- Location of the city of Henriette within Pine County, Minnesota
- Coordinates: 45°52′17″N 93°7′11″W﻿ / ﻿45.87139°N 93.11972°W
- Country: United States
- State: Minnesota
- County: Pine
- Incorporated: March 13, 1920

Government
- • Mayor: Giles Nelson

Area
- • Total: 0.28 sq mi (0.73 km^{2})
- • Land: 0.28 sq mi (0.73 km^{2})
- • Water: 0 sq mi (0.00 km^{2})
- Elevation: 994 ft (303 m)

Population (2023)
- • Total: 57
- • Density: 203.1/sq mi (78.41/km^{2})
- • Demonym: Henriettard
- Time zone: UTC-6 (Central (CST))
- • Summer (DST): UTC-5 (CDT)
- ZIP code: 55036
- Area code: 320
- FIPS code: 27-28574
- GNIS feature ID: 2394354

= Henriette, Minnesota =

City in Minnesota, United States

Henriette, is a city in Pine County, Minnesota, United States. The population was 59 in 2023.

Henriette was founded as Cornell.

==Geography==
According to the United States Census Bureau, the city has a total area of 0.29 sqmi, all land.

Minnesota State Highway 107 and Pine County 11 are two of the main routes in the community.

==Demographics==

Historical population
| Census | Pop. | Note | %± |
| 1930 | 128 |  | — |
| 1940 | 148 |  | 15.6% |
| 1950 | 57 |  | −61.5% |
| 1960 | 65 |  | 14.0% |
| 1970 | 56 |  | −13.8% |
| 1980 | 61 |  | 8.9% |
| 1990 | 78 |  | 27.9% |
| 2000 | 101 |  | 29.5% |
| 2010 | 71 |  | −29.7% |
| 2020 | 57 |  | −19.7% |
U.S. Decennial Census

===2010 census===
As of the census of 2010, there were 71 people, 32 households, and 19 families living in the city. The population density was 244.8 PD/sqmi.

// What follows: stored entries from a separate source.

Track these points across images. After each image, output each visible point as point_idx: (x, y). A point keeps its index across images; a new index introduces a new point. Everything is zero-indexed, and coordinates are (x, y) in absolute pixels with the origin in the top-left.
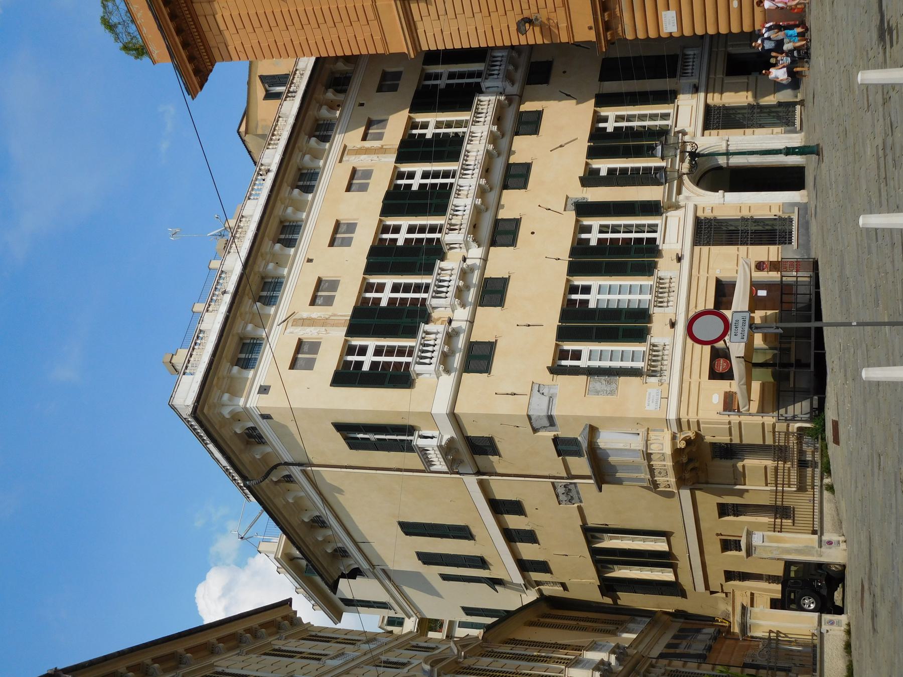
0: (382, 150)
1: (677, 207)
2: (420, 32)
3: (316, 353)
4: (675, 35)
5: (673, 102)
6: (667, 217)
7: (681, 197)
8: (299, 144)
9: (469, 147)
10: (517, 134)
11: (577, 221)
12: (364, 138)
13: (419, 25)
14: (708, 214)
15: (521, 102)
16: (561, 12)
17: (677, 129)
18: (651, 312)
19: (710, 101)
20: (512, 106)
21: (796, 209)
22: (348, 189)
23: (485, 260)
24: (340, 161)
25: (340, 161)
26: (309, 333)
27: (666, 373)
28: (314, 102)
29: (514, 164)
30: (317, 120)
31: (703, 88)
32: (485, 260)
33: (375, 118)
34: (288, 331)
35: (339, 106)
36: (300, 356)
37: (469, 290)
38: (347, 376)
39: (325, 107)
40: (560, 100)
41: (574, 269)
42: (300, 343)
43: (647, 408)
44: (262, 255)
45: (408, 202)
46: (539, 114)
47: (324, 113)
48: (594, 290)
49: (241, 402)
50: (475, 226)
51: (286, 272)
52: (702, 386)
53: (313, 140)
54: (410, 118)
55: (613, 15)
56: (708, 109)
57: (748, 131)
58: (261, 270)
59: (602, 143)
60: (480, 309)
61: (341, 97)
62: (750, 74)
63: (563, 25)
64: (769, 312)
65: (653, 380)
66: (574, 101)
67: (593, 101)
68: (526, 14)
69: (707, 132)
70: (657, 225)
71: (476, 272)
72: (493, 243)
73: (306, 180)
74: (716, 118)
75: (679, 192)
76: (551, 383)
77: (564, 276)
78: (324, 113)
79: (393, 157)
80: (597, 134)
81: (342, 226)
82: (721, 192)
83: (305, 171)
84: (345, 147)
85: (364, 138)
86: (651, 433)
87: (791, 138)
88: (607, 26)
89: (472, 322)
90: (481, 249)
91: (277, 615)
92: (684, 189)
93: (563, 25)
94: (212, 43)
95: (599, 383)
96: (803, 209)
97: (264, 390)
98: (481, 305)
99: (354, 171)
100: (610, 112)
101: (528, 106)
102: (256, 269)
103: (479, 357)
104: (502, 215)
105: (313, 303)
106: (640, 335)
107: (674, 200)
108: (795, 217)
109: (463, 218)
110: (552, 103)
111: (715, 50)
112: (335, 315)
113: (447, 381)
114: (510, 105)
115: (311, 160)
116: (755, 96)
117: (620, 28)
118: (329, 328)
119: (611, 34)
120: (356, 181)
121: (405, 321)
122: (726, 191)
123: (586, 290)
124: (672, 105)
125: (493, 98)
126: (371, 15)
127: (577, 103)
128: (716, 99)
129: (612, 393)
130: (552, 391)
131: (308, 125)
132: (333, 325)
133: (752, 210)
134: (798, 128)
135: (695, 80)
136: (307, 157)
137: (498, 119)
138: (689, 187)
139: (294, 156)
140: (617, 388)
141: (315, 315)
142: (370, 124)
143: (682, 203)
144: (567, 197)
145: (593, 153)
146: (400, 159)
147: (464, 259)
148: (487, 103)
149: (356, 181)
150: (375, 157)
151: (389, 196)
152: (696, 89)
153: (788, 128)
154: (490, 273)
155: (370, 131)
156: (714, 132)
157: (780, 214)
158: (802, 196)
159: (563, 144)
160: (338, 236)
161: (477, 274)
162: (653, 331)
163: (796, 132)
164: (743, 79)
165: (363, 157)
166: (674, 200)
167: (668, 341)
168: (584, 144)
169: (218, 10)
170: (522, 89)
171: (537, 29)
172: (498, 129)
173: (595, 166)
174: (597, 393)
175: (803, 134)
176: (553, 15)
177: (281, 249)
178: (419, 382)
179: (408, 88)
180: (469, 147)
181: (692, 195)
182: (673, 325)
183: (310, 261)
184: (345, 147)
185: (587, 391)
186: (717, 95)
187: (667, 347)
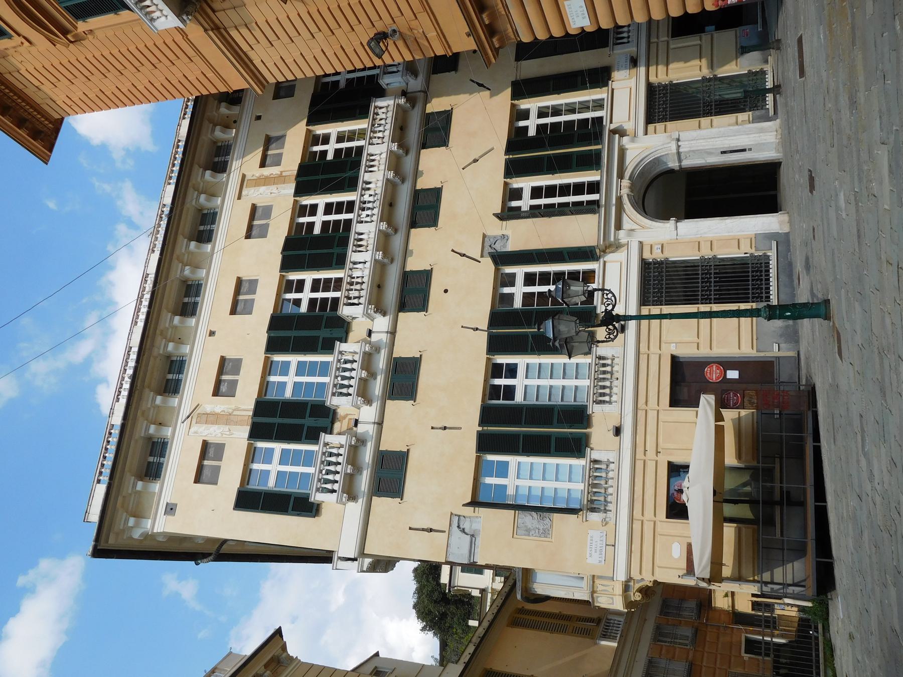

There were 38 housing units at an average density of 131.0 /sqmi. The racial makeup of the city was 90.1% White, 1.4% Asian, 4.2% from other races, and 4.2% from two or more races. Hispanic or Latino of any race were 4.2% of the population.

There were 32 households, of which 28.1% had children under the age of 18 living with them, 31.3% were married couples living together, 15.6% had a female householder with no husband present, 12.5% had a male householder with no wife present, and 40.6% were non-families. 40.6% of all households were made up of individuals, and 15.7% had someone living alone who was 65 years of age or older. The average household size was 2.22 and the average family size was 2.84.

The median age in the city was 44.3 years. 22.5% of residents were under the age of 18; 8.4% were between the ages of 18 and 24; 21.1% were from 25 to 44; 25.3% were from 45 to 64; and 22.5% were 65 years of age or older. The gender makeup of the city was 54.9% male and 45.1% female.

===2000 census===
As of the census of 2000, there were 101 people, 37 households, and 24 families living in the city. The population density was 398.8 PD/sqmi. There were 38 housing units at an average density of 150.0 /sqmi. The racial makeup of the city was 95.05% White, 1.98% Native American, 2.97% from other races. Hispanic or Latino of any race were 4.95% of the population.

There were 37 households, out of which 45.9% had children under the age of 18 living with them, 35.1% were married couples living together, 21.6% had a female householder with no husband present, and 35.1% were non-families. 27.0% of all households were made up of individuals, and 5.4% had someone living alone who was 65 years of age or older. The average household size was 2.73 and the average family size was 3.33.

In the city, the population was spread out, with 34.7% under the age of 18, 9.9% from 18 to 24, 31.7% from 25 to 44, 17.8% from 45 to 64, and 5.9% who were 65 years of age or older. The median age was 30 years. For every 100 females, there were 152.5 males. For every 100 females aged 18 and over, there were 112.9 males.

The median income for a household in the city was $28,542, and the median income for a family was $42,917. Males had a median income of $24,167 versus $16,250 for females. The per capita income for the city was $13,312. There were no families and 12.6% of the population living below the poverty line, including no under eighteens and none of those over 64.